**Instruction**
Every line of the records that holds the word "your" should be copied.

**Entries provided**
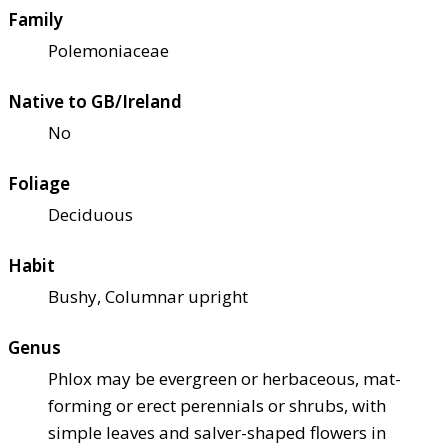
Family
Polemoniaceae
Native to GB/Ireland
No
Foliage
Deciduous
Habit
Bushy, Columnar upright
Genus
Phlox may be evergreen or herbaceous, mat-
forming or erect perennials or shrubs, with
simple leaves and salver-shaped flowers in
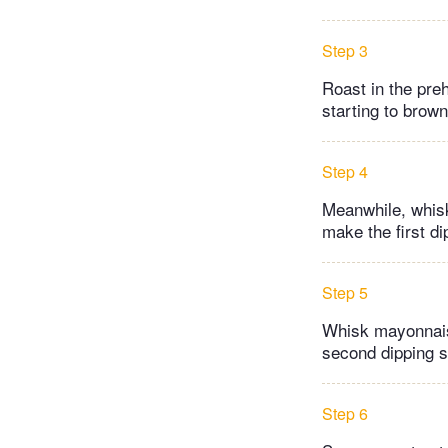
Step 3
Roast in the pre
starting to brow
Step 4
Meanwhile, whisk
make the first d
Step 5
Whisk mayonnaise
second dipping 
Step 6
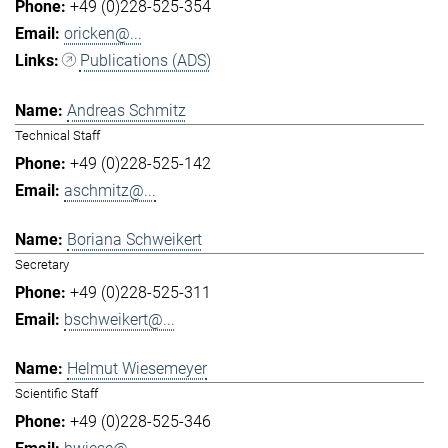
+49 (0)228-525-354
oricken@...
Publications (ADS)
Andreas Schmitz
Technical Staff
+49 (0)228-525-142
aschmitz@...
Boriana Schweikert
Secretary
+49 (0)228-525-311
bschweikert@...
Helmut Wiesemeyer
Scientific Staff
+49 (0)228-525-346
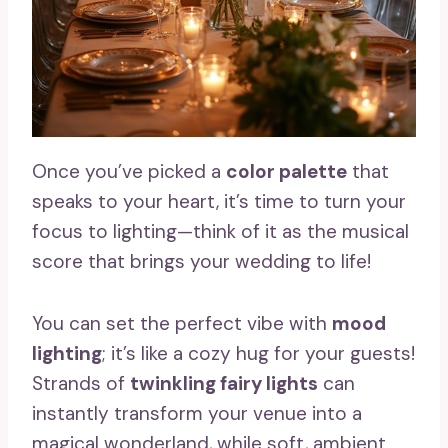
Once you’ve picked a
color palette
that
speaks to your heart, it’s time to turn your
focus to lighting—think of it as the musical
score that brings your wedding to life!
You can set the perfect vibe with
mood
lighting
; it’s like a cozy hug for your guests!
Strands of
twinkling fairy lights
can
instantly transform your venue into a
magical wonderland, while soft, ambient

**Answer area**
speaks to your heart, it’s time to turn your
score that brings your wedding to life!
; it’s like a cozy hug for your guests!
instantly transform your venue into a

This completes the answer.